How It Actually Works
A regular closure like (String) -> Void carries no isolation information. It’s a function pointer and a capture list. The caller runs it wherever they happen to be.
An @isolated(any) closure is different. At the type level, it carries an optional actor reference — the actor that the closure is isolated to. When you create the closure inside a @MainActor context, Swift attaches the main actor’s identity to it. When you create it in a nonisolated context, the actor reference is nil and it behaves like a regular closure.
The Ifs and Buts
@isolated(any) vs @Sendable
These solve different problems.
@Sendable means “this closure can be safely sent across isolation boundaries.” It constrains what the closure can capture — no mutable references, no non-sendable types.
@isolated(any) means “this closure will execute on a specific actor.” It constrains where the closure runs.
They compose: @Sendable @isolated(any) (String) -> Void — a closure that can be sent anywhere and will run on the actor that created it. But one doesn’t replace the other.
await Is Mandatory
Because calling an @isolated(any) function requires await, the callee must be in an async context:
// This won't compile:
func start(completion: @escaping @isolated(any) (String) -> Void) {
completion("Coordinator") // Error: expression is 'async' but is not marked with 'await'
}
// You need an async context:
func start(completion: @escaping @isolated(any) (String) -> Void) {
Task {
await completion("Coordinator")
}
}
If your coordinator’s start method is already async, this is natural. If it’s synchronous, you need an unstructured Task to call the completion — which is a trade-off to consider.

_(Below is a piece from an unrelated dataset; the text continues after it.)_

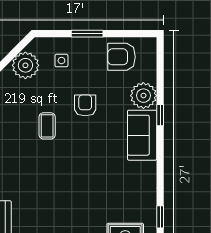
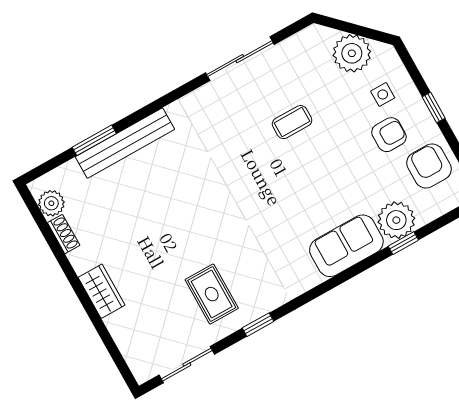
window: (87, 34) -> (434, 108), width x0.67
armchair: (85, 105) -> (389, 135), moved
window: (160, 115) -> (403, 243), moved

Suspension Even on the Same Actor
await completion(...) is a suspension point even if you’re already on the target actor. In practice, the overhead is minimal — Swift’s runtime is optimized for same-actor hops. But in a tight loop, it’s worth profiling.
Nonisolated Callers
If the closure is created in a nonisolated context, the actor reference is nil. The closure behaves like a regular (String) -> Void — it runs wherever it’s called. No crash, no protection. This is by design, but it can be surprising if you expect @isolated(any) to always guarantee actor isolation.
Swift Version
@isolated(any) comes from SE-0431 and requires Swift 6.0+.
When to Reach for It
Use it when:
- You have a protocol-based callback pattern where multiple callers with different isolation contexts use the same API.
- You want the closure to run on the caller’s actor without hardcoding which actor that is.
- You’re migrating callback-heavy code to Swift concurrency and want a gradual, type-safe path.
Don’t use it when:
- The closure genuinely doesn’t care about isolation — a plain
(String) -> Voidis simpler. - You know it must always run on MainActor —
@MainActor (String) -> Voidis more explicit and communicates intent better.
The Takeaway
A closure created on the main actor doesn’t run on the main actor unless you tell it to. @isolated(any) is that “tell” — built into the type system, enforced by the compiler, and flexible enough to work across any actor boundary.
One annotation on the protocol. await at the call site. Closure’s having a way to define their isolation!.